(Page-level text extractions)
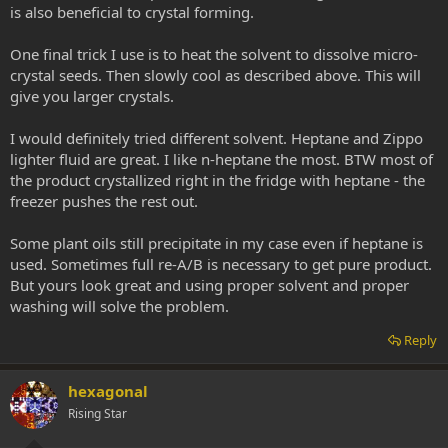
is also beneficial to crystal forming.
One final trick I use is to heat the solvent to dissolve micro-
crystal seeds. Then slowly cool as described above. This will
give you larger crystals.
I would definitely tried different solvent. Heptane and Zippo
lighter fluid are great. I like n-heptane the most. BTW most of
the product crystallized right in the fridge with heptane - the
freezer pushes the rest out.
Some plant oils still precipitate in my case even if heptane is
used. Sometimes full re-A/B is necessary to get pure product.
But yours look great and using proper solvent and proper
washing will solve the problem.
Reply
hexagonal
Rising Star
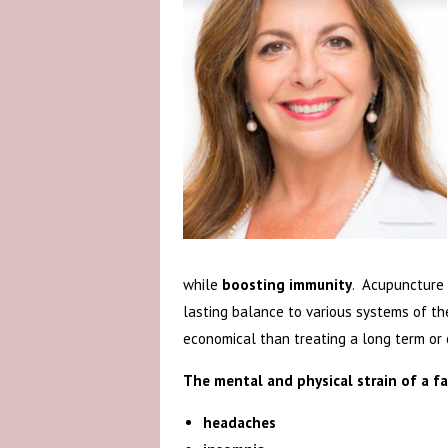
while
boosting immunity
. Acupuncture 
lasting balance to various systems of th
economical than treating a long term or c
The mental and physical strain of a f
headaches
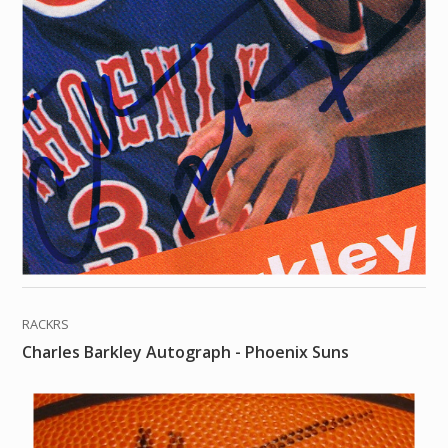
RACKRS
Charles Barkley Autograph - Phoenix Suns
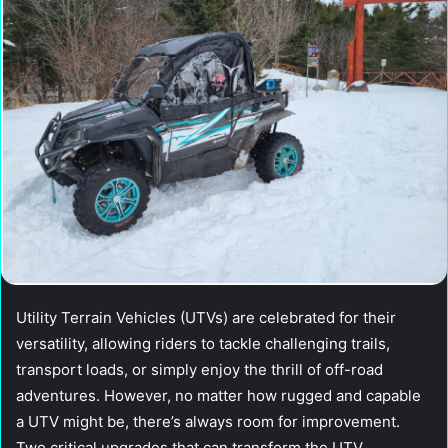
Utility Terrain Vehicles (UTVs) are celebrated for their
versatility, allowing riders to tackle challenging trails,
transport loads, or simply enjoy the thrill of off-road
adventures. However, no matter how rugged and capable
a UTV might be, there’s always room for improvement.
Two critical upgrades that can transform the UTV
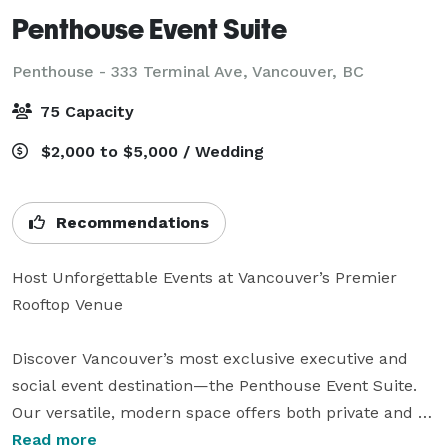
Penthouse Event Suite
Penthouse - 333 Terminal Ave,
Vancouver, BC
75 Capacity
$2,000 to $5,000 / Wedding
Recommendations
Host Unforgettable Events at Vancouver’s Premier 
Rooftop Venue

Discover Vancouver’s most exclusive executive and 
social event destination—the Penthouse Event Suite. 
Our versatile, modern space offers both private and 
shared areas, perfect for a wide array of celebrations 
Read more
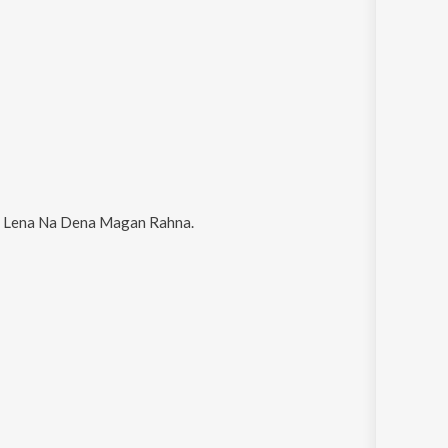
 Lena Na Dena Magan Rahna
.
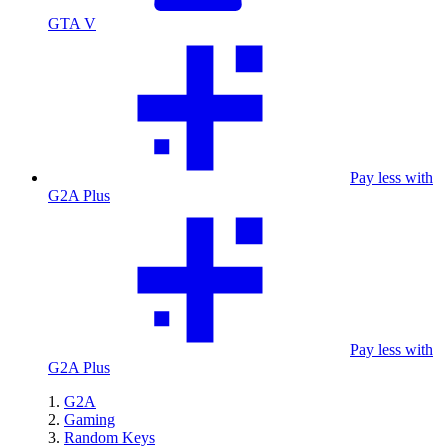
GTA V
Pay less with
G2A Plus
Pay less with
G2A Plus
G2A
Gaming
Random Keys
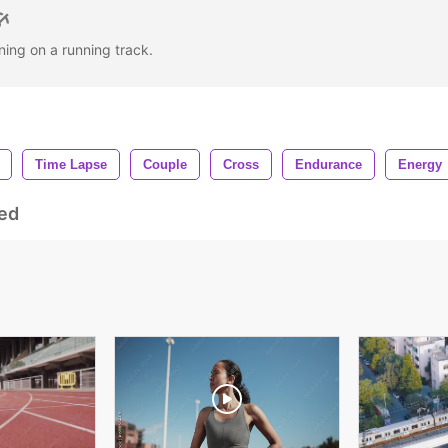
ning on a running track.
Time Lapse
Couple
Cross
Endurance
Energy
ed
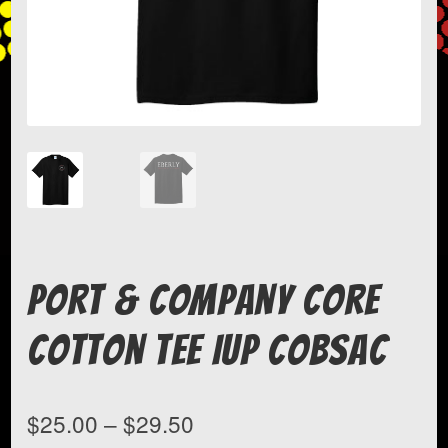
Port & Company Core
Cotton Tee IUP COBSAC
Price
$
25.00
–
$
29.50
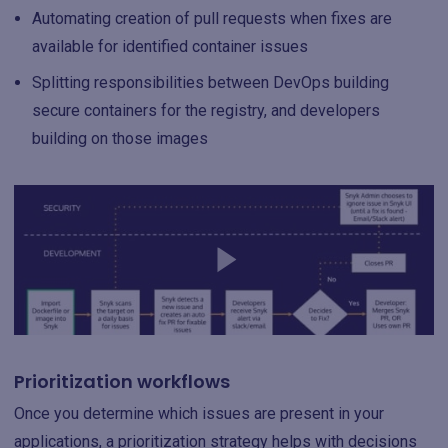
Automating creation of pull requests when fixes are
available for identified container issues
Splitting responsibilities between DevOps building
secure containers for the registry, and developers
building on those images
Prioritization workflows
Once you determine which issues are present in your
applications, a prioritization strategy helps with decisions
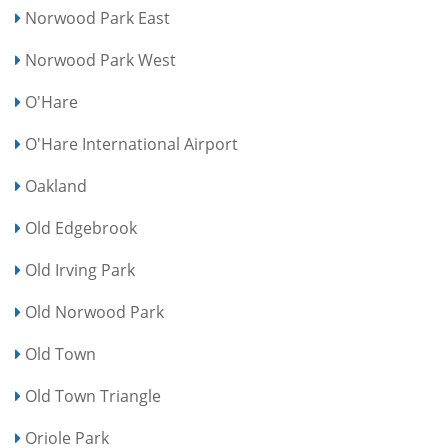
Norwood Park East
Norwood Park West
O'Hare
O'Hare International Airport
Oakland
Old Edgebrook
Old Irving Park
Old Norwood Park
Old Town
Old Town Triangle
Oriole Park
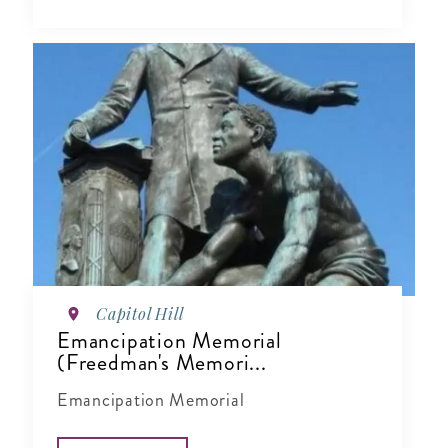
Capitol Hill
Emancipation Memorial
(Freedman's Memori...
Emancipation Memorial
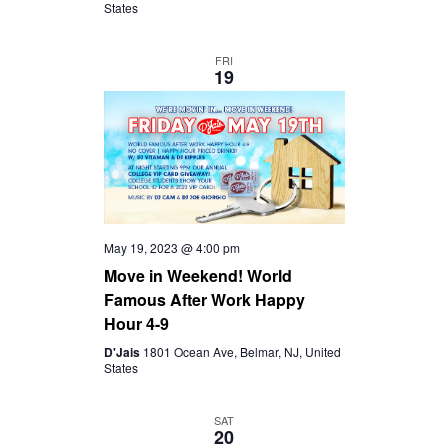
States
FRI
19
May 19, 2023 @ 4:00 pm
Move in Weekend! World
Famous After Work Happy
Hour 4-9
D'Jais
1801 Ocean Ave, Belmar, NJ, United
States
SAT
20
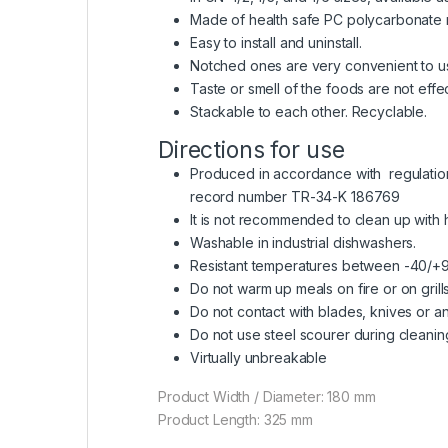
Made of health safe PC polycarbonate ra
Easy to install and uninstall.
Notched ones are very convenient to us
Taste or smell of the foods are not effe
Stackable to each other. Recyclable.
Directions for use
Produced in accordance with regulation o
record number TR-34-K 186769
It is not recommended to clean up with
Washable in industrial dishwashers.
Resistant temperatures between -40/+
Do not warm up meals on fire or on grills
Do not contact with blades, knives or an
Do not use steel scourer during cleanin
Virtually unbreakable
Product Width / Diameter: 180 mm
Product Length: 325 mm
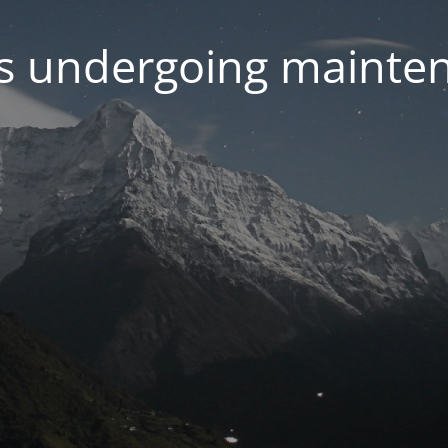
 is undergoing mainte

THE TASK =>
The answer must consist of every line from the data that holds the string "with".

ANSWER TO THE PROBLEM =>
the product crystallized right in the fridge with heptane - the
Pay less with
Pay less with
applications, a prioritization strategy helps with decisions
Produced in accordance with regulation o
It is not recommended to clean up with
Do not contact with blades, knives or an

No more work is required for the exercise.